Segment Start: DATA LISTING
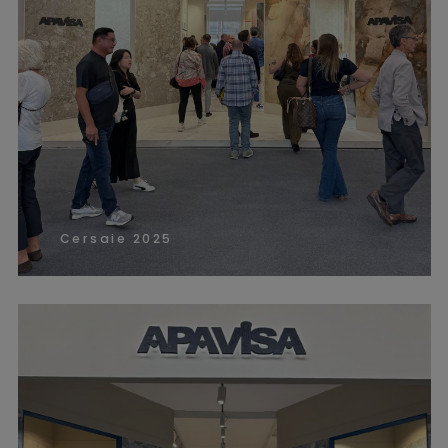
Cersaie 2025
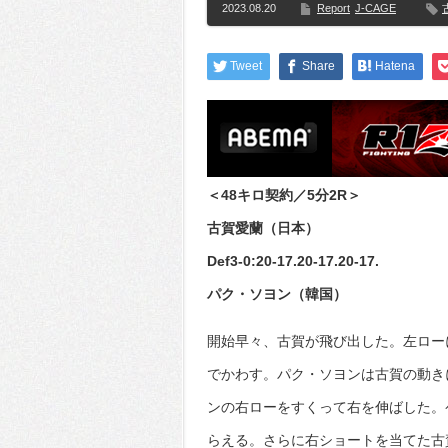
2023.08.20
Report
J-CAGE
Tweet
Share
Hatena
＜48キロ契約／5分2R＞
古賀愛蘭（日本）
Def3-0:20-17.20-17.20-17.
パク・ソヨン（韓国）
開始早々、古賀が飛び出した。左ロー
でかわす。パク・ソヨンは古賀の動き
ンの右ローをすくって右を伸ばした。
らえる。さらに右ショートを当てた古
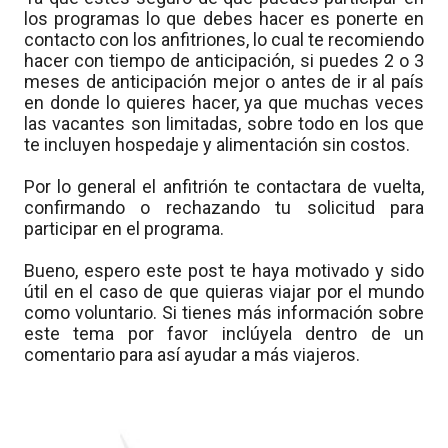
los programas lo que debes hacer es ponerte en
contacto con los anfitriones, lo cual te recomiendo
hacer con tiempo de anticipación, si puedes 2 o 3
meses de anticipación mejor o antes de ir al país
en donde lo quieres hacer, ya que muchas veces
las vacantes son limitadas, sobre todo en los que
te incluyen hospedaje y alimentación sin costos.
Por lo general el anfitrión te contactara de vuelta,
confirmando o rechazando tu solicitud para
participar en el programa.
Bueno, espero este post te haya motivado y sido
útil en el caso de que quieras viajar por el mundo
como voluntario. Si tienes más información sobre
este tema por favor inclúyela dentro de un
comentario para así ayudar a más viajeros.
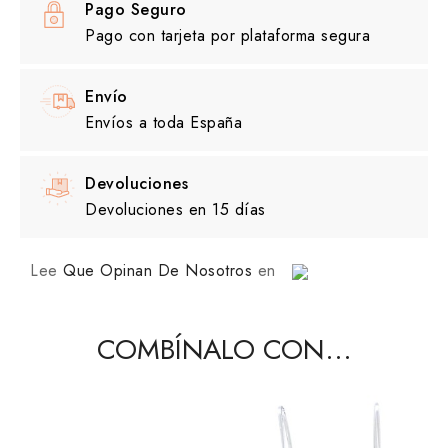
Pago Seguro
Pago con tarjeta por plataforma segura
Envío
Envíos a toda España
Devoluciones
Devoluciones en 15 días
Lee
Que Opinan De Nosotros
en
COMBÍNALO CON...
Segment End: DATA LISTING
Segment Start: DATA LISTING
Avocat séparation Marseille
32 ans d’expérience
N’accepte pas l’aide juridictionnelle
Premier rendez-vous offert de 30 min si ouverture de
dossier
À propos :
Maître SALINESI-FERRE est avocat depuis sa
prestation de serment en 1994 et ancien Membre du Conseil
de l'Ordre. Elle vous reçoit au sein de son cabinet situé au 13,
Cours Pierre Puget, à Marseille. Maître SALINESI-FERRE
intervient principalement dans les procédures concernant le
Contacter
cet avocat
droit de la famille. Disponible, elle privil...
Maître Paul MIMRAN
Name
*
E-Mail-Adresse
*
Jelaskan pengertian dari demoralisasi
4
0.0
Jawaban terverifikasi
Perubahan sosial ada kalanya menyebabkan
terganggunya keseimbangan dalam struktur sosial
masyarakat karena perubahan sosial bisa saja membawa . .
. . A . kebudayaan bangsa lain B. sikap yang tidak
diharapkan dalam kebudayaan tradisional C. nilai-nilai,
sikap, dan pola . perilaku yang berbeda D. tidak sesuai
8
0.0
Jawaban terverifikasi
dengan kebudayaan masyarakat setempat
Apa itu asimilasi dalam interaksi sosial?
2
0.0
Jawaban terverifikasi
Segment End: DATA LISTING
# INSTRUCTIONS FOR THE TASK
For each line of the data that includes the word "FERRE", return a copy of it.

# SOLUTION
Maître SALINESI-FERRE est avocat depuis sa
Cours Pierre Puget, à Marseille. Maître SALINESI-FERRE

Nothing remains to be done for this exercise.